Landslide Susceptibility Mapping of Central and Western Greece, Combining NGI and WoE Methods, with Remote Sensing and Ground Truth Data
Charalampos Kontoes,
Constantinos Loupasakis,
Ioannis Papoutsis,
Stavroula Alatza,
Eleftheria Poyiadji,
Athanassios Ganas,
Christina Psychogyiou,
Mariza Kaskara,
Sylvia Antoniadi,
Natalia Spanou
Affiliations
Charalampos Kontoes
National Observatory of Athens, Institute for Astronomy, Astrophysics, Space Applications and Remote Sensing, BEYOND Center, GR-15236 Athens, Greece
Constantinos Loupasakis
Laboratory of Engineering Geology and Hydrogeology, Department of Geological Sciences, School of Mining and Metallurgical Engineering, National Technical University of Athens, GR-15780 Athens, Greece
Ioannis Papoutsis
National Observatory of Athens, Institute for Astronomy, Astrophysics, Space Applications and Remote Sensing, BEYOND Center, GR-15236 Athens, Greece
Stavroula Alatza
National Observatory of Athens, Institute for Astronomy, Astrophysics, Space Applications and Remote Sensing, BEYOND Center, GR-15236 Athens, Greece
Eleftheria Poyiadji
Hellenic Survey of Geology and Mineral Exploration, GR-11527 Athens, Greece
Athanassios Ganas
National Observatory of Athens, Institute of Geodynamics, GR-11810 Athens, Greece
Christina Psychogyiou
National Observatory of Athens, Institute for Astronomy, Astrophysics, Space Applications and Remote Sensing, BEYOND Center, GR-15236 Athens, Greece
Mariza Kaskara
National Observatory of Athens, Institute for Astronomy, Astrophysics, Space Applications and Remote Sensing, BEYOND Center, GR-15236 Athens, Greece
Sylvia Antoniadi
National Observatory of Athens, Institute for Astronomy, Astrophysics, Space Applications and Remote Sensing, BEYOND Center, GR-15236 Athens, Greece
Natalia Spanou
Hellenic Survey of Geology and Mineral Exploration, GR-11527 Athens, Greece
The exploitation of remote sensing techniques has substantially improved pre- and post- disaster landslide management over the last decade.
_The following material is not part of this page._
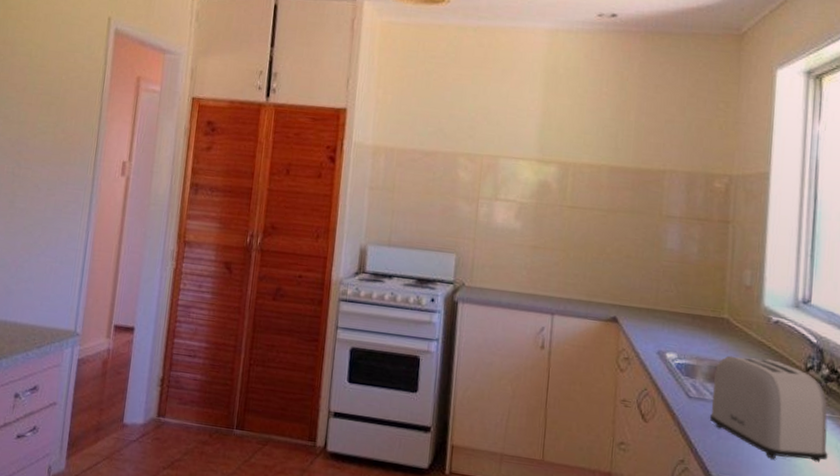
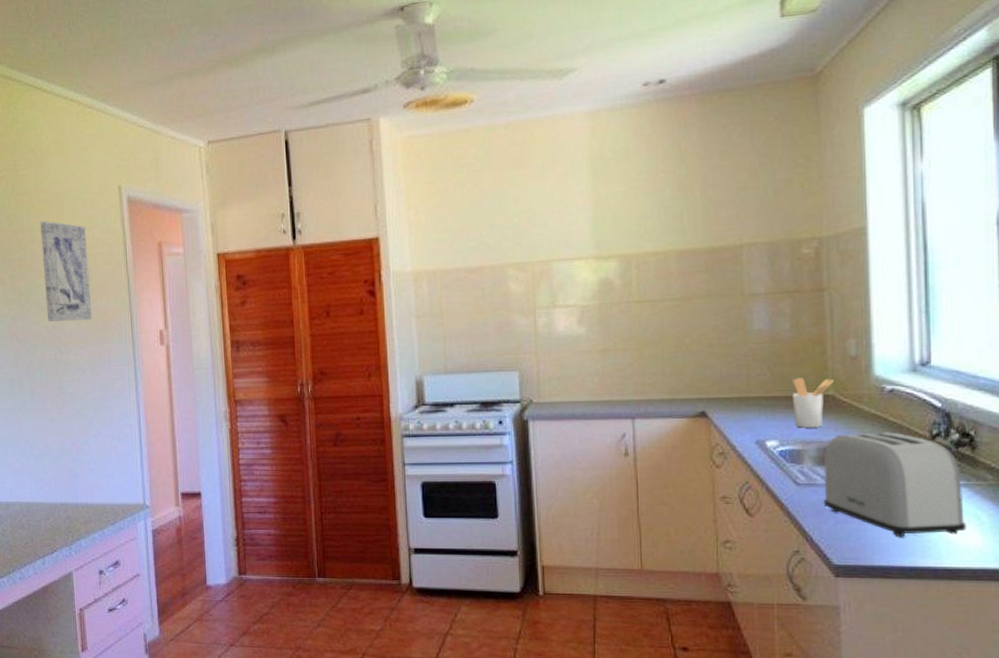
wall art: none [12,37,69,141] -> present [40,221,93,322]
utensil holder: none [692,297,729,347] -> present [792,377,834,428]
A variety of landslide susceptibility methods exists, with capabilities and limitations related to scale and spatial accuracy issues, as well as data availability. The Interferometric Synthetic Aperture Radar (InSAR) capabilities have significantly contributed to the detection, monitoring, and mapping of landslide phenomena. The present study aims to point out the contribution of InSAR data in landslide detection and to evaluate two different scale landslide models by comparing a heuristic to a statistical method for the rainfall-induced landslide hazard assessment. Aiming to include areas with both high and low landslide occurrence frequencies, the study area covers a large part of the Aetolia–Acarnania and Evritania prefectures, Central and Western Greece. The landslide susceptibility product provided from the weights of evidence (WoE) method proved more accurate, benefitting from the expert opinion and the landslide inventory. On the other hand, the Norwegian Geological Institute (NGI) methodology has the edge on its immediate implementation, with minimum data requirements. Finally, it was proved that using sequential SAR image acquisitions gives the benefit of an updated landslide inventory, resulting in the generation of, on request, updated landslide susceptibility maps.